**EXERCISE REQUIREMENTS**
Pull each line with the string "CreationDate" from the entries.

[Dataset excerpts]
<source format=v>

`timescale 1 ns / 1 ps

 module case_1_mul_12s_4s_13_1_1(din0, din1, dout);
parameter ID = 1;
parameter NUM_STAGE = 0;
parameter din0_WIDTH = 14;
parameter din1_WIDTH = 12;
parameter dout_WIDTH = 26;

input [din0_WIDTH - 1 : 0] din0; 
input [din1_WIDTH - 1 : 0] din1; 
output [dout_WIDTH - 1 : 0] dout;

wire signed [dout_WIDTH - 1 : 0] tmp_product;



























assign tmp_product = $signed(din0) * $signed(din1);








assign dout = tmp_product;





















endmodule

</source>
* * *
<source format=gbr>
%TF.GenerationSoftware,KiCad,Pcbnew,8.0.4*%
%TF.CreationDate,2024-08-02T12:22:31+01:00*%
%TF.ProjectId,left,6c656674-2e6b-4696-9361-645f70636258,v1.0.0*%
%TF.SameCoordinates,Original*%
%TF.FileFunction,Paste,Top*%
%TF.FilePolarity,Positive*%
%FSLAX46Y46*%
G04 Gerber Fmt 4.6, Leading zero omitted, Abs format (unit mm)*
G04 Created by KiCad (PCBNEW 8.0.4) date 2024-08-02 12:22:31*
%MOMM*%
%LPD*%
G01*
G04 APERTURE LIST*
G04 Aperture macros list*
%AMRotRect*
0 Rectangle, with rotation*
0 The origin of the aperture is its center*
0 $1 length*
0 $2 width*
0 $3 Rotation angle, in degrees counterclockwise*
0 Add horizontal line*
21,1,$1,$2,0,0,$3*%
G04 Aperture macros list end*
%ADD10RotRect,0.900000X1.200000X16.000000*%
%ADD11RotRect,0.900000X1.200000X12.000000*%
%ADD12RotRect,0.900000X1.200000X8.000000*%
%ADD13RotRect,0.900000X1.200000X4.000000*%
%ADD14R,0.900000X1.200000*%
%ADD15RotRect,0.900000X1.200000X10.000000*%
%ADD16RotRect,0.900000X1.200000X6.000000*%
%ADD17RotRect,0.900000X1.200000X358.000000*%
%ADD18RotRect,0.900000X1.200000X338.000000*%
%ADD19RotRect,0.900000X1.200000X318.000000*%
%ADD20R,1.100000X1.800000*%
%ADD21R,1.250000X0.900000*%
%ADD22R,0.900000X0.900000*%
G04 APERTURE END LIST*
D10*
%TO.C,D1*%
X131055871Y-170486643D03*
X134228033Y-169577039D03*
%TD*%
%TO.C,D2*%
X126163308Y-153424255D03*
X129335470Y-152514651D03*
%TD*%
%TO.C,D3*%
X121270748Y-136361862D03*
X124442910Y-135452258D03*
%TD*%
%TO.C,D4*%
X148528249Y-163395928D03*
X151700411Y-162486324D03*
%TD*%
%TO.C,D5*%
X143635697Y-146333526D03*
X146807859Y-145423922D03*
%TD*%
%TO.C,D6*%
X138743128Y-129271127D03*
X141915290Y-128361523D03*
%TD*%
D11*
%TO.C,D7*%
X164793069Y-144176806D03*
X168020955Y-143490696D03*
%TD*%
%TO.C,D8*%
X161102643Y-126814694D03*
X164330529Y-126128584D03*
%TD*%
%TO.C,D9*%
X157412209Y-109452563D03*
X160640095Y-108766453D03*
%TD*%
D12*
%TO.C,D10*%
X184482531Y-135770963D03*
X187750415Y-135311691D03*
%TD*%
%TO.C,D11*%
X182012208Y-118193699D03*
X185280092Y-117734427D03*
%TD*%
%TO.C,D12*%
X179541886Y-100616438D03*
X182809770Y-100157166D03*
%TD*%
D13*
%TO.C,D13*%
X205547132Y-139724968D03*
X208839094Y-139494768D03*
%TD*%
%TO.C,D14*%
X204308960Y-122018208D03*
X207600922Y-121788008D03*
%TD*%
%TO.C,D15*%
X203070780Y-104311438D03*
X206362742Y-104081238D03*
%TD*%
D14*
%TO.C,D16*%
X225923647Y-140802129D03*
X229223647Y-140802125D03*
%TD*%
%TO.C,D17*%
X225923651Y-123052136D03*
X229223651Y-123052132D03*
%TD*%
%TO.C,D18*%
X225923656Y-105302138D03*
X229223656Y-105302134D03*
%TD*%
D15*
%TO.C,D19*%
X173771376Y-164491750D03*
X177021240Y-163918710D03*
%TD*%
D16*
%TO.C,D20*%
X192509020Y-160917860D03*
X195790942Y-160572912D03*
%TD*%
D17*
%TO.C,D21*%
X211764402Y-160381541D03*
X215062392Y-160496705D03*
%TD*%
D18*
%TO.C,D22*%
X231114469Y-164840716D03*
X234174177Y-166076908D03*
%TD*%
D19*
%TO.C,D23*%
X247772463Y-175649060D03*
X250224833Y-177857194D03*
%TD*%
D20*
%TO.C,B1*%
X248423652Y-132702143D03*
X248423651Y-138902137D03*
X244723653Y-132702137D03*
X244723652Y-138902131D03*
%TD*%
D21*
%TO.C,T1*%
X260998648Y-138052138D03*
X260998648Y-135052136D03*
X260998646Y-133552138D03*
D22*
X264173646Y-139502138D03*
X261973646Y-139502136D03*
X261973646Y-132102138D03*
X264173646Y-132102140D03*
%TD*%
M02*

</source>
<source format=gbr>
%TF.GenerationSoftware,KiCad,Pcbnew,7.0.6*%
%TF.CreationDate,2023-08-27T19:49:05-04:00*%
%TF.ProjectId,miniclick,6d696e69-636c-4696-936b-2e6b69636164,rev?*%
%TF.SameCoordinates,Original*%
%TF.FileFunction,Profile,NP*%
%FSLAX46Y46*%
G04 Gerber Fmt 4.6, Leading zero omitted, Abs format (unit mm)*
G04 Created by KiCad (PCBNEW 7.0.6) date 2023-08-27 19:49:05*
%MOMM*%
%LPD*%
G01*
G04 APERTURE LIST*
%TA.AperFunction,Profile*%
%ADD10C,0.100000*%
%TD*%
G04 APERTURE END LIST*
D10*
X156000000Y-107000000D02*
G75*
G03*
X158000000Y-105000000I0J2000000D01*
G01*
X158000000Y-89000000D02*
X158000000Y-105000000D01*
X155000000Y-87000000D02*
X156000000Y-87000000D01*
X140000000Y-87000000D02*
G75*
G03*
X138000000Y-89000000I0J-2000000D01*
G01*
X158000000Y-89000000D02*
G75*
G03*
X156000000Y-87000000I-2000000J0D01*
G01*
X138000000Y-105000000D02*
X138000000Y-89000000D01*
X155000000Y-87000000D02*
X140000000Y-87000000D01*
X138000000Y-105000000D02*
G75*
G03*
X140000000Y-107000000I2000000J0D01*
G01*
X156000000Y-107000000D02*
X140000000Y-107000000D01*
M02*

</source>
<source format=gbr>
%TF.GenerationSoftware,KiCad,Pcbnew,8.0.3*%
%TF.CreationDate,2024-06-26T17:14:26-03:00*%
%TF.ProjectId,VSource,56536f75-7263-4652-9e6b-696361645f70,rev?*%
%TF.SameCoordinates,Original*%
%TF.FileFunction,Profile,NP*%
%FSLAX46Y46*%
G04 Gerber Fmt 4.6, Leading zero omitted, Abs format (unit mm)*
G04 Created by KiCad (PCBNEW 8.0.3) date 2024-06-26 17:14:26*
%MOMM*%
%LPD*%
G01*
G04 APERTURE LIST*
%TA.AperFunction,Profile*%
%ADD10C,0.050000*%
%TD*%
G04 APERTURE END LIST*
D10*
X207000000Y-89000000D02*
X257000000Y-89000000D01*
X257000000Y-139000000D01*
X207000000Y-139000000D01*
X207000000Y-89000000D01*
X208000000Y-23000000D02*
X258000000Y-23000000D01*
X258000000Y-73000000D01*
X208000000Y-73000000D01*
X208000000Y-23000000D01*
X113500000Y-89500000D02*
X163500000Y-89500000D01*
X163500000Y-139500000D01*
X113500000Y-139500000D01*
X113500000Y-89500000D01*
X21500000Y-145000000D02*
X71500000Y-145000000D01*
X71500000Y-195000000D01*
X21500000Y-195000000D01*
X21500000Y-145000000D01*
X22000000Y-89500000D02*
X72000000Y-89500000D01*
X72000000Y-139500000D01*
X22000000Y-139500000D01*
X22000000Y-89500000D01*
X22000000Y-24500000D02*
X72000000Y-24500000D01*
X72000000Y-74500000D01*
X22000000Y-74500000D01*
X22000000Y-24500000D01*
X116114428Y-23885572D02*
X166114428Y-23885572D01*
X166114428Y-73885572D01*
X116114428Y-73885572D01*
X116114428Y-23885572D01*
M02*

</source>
---
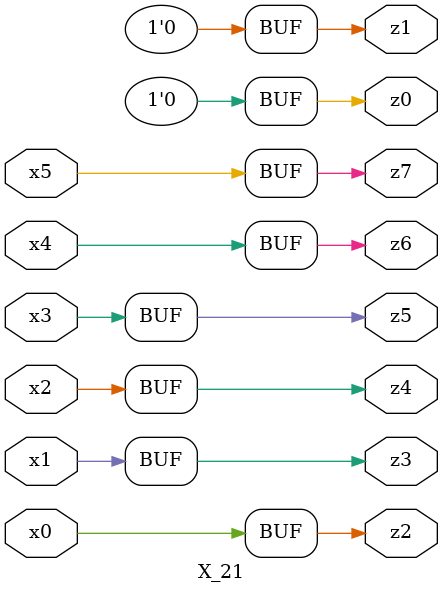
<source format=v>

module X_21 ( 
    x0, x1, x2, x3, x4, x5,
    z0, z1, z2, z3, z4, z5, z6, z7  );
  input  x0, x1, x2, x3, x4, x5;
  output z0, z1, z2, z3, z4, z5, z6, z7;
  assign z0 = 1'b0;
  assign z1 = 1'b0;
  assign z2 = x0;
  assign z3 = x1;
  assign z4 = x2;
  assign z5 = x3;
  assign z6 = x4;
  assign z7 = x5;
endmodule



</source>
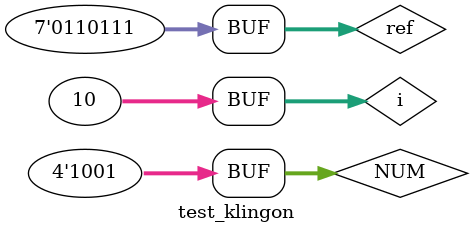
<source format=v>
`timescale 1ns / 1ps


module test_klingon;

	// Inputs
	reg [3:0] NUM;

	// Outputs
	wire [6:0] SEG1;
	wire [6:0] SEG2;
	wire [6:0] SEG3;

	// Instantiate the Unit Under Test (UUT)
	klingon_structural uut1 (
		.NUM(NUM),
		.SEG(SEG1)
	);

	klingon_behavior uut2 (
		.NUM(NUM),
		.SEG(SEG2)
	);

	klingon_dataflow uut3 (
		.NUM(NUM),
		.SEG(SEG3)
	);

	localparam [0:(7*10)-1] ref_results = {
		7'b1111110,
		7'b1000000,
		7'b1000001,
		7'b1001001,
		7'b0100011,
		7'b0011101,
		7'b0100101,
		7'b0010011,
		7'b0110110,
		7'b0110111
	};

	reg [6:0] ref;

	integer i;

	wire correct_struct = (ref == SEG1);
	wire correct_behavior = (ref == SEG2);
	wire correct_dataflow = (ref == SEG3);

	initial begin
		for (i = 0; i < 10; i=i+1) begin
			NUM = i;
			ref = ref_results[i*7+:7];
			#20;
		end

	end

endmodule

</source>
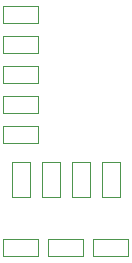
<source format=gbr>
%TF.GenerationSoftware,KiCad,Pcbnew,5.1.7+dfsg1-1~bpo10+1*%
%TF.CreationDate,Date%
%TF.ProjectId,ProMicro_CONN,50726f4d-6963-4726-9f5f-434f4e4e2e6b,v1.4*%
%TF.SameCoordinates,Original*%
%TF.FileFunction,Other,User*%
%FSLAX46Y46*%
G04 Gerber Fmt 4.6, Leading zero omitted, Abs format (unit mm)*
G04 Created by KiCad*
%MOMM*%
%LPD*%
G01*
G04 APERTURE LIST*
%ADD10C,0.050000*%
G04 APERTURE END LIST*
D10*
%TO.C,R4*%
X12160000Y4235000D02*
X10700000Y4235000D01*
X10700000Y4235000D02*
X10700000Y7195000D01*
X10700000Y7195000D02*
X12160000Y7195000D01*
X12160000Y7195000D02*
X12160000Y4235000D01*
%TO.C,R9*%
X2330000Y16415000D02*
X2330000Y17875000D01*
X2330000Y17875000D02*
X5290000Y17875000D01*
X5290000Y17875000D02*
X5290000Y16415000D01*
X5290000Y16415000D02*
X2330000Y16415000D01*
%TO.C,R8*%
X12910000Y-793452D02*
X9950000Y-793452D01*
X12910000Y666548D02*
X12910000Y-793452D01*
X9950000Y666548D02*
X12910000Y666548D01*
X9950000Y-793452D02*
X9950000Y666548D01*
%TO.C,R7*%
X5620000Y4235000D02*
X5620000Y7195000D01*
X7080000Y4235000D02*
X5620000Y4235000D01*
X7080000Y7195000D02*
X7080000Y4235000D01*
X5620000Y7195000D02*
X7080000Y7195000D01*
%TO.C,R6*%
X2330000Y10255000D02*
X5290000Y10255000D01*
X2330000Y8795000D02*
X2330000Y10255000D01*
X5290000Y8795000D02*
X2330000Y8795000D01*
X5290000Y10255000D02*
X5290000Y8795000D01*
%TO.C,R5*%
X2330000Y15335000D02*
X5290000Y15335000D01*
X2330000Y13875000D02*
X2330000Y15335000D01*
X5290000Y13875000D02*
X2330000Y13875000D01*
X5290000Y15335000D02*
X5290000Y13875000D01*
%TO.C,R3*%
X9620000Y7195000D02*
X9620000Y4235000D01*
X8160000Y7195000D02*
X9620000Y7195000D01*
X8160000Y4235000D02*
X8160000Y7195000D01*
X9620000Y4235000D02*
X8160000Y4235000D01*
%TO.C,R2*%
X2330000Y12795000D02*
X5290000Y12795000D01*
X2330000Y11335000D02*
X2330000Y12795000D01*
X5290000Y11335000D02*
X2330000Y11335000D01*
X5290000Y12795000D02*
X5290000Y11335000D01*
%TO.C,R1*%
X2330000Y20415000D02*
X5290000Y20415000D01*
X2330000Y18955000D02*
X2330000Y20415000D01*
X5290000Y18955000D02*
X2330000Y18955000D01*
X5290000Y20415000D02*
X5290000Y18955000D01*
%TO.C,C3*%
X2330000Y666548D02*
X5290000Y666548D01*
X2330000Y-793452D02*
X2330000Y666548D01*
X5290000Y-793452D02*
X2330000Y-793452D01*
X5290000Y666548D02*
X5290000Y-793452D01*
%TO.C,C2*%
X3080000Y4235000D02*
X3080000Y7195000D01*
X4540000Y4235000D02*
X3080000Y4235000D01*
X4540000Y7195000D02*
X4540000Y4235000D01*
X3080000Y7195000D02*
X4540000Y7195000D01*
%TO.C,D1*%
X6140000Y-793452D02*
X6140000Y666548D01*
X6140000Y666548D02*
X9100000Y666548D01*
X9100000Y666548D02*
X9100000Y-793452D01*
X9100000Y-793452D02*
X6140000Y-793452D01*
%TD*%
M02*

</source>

**FINISHED EXERCISE**
%TF.CreationDate,2024-08-02T12:22:31+01:00*%
%TF.CreationDate,2023-08-27T19:49:05-04:00*%
%TF.CreationDate,2024-06-26T17:14:26-03:00*%
%TF.CreationDate,Date%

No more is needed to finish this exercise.